--- Try it ---
Copy the lines from the one with "одиночества?" up to and including the one with "234606193803", and replace "ВКонтакте" with "VK". Leave everything else unchanged.

--- Supplied material ---
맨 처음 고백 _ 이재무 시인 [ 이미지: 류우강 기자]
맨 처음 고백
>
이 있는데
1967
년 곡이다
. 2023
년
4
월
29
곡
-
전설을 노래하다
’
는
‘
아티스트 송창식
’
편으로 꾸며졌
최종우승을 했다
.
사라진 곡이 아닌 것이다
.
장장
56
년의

--

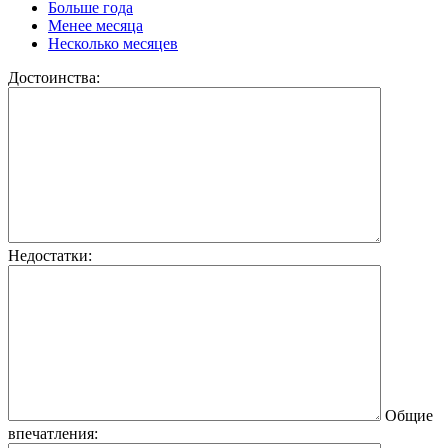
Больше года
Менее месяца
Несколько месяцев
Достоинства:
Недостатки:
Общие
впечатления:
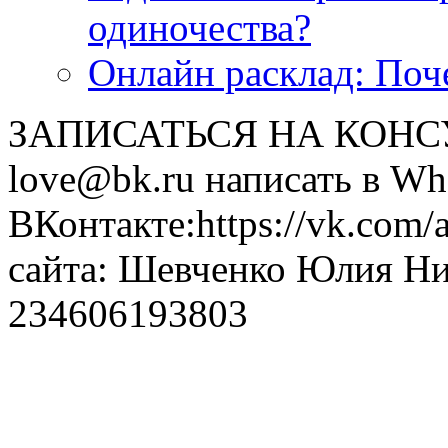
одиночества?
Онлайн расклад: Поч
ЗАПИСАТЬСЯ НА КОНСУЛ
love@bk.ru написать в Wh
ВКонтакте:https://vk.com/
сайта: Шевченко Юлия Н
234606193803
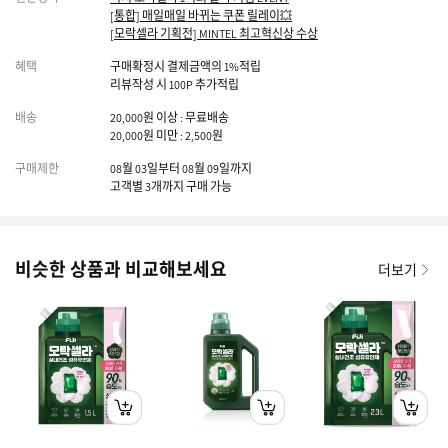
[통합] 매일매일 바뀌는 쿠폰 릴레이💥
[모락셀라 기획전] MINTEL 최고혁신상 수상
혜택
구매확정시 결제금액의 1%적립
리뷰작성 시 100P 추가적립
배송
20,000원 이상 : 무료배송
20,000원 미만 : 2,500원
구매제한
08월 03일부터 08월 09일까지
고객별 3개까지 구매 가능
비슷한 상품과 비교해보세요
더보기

--- Output ---
одиночества?
Онлайн расклад: Поч
ЗАПИСАТЬСЯ НА КОНСУЛ
love@bk.ru написать в Wh
VK:https://vk.com/
сайта: Шевченко Юлия Н
234606193803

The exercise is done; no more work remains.